[SOURCE EXTRACT — start]
Both Apple’s iCloud and Amazon’s cloud offers were initially appealing. But with further study I learned of a number of drawbacks. One is that your private treasures are stored on servers that are not owned or controlled by you. While the cloud companies promise to protect your data from loss and from prying eyes, you have no more control over where your data resides and who might have access to it.

Another issue is specific to Apple, but speaks to all cloud services that charge for storage. If you already have large stores of photos and videos on your iPhone you may have grown weary of the messages that keep reminding you that you do not have enough storage to back up your phone and that you can buy an extra 20 Gigabits of storage for just $1 per month or 200 gigabits for $4 per month. Point is, your need for storage will continue to grow as your files do, costing you more money as you go.

Another issue with cloud storage is its speed. Most photo collections are huge chunks of data that must pass through a relatively small pipe from your home – your Internet connection. The transmission to the cloud will require lots of time. Think of stuffing a watermelon through a hypodermic needle. If for some reason you have a falling out with Apple, or Amazon, or Microsoft and want your ‘watermelons’ back, be prepared to invest a lot more time to get it. In fact, you may find the cloud servers will offer you considerably less bandwidth when you are taking the files from them compared to when you are bringing them in.
[SOURCE EXTRACT — finish]
[MATERIAL SHOWN — start]
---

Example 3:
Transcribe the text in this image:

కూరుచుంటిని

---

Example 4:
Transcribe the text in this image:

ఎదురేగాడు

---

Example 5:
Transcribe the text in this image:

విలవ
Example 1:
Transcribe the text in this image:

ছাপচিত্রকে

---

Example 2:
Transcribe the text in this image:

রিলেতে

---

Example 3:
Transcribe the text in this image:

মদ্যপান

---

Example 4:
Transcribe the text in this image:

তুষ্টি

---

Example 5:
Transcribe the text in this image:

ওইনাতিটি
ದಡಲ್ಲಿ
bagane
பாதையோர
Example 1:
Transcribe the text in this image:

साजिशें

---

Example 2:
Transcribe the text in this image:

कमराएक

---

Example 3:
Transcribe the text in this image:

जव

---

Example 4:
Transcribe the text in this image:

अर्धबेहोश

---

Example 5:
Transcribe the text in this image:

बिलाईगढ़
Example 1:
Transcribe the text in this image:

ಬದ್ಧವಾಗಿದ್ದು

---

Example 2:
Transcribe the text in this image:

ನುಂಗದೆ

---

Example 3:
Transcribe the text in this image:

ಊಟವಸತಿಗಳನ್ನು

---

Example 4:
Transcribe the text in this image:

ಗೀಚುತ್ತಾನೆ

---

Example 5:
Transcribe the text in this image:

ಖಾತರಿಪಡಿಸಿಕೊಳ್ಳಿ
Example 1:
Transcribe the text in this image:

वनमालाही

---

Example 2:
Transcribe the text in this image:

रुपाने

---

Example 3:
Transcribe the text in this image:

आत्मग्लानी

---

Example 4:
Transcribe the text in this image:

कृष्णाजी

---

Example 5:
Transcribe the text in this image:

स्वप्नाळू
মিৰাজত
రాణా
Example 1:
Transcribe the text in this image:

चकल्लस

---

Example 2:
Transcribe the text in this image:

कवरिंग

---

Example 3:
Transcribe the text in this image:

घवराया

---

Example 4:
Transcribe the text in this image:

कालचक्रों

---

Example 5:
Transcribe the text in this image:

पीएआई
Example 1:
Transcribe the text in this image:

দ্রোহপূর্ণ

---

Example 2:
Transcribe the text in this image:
[MATERIAL SHOWN — finish]
Reproduce the passage on cloud storage between "Another issue with" and "bringing them in.", inclusive. Rely only on the text about cloud storage and ignore the items.

- REPLY TO THE TASK
Another issue with cloud storage is its speed. Most photo collections are huge chunks of data that must pass through a relatively small pipe from your home – your Internet connection. The transmission to the cloud will require lots of time. Think of stuffing a watermelon through a hypodermic needle. If for some reason you have a falling out with Apple, or Amazon, or Microsoft and want your ‘watermelons’ back, be prepared to invest a lot more time to get it. In fact, you may find the cloud servers will offer you considerably less bandwidth when you are taking the files from them compared to when you are bringing them in.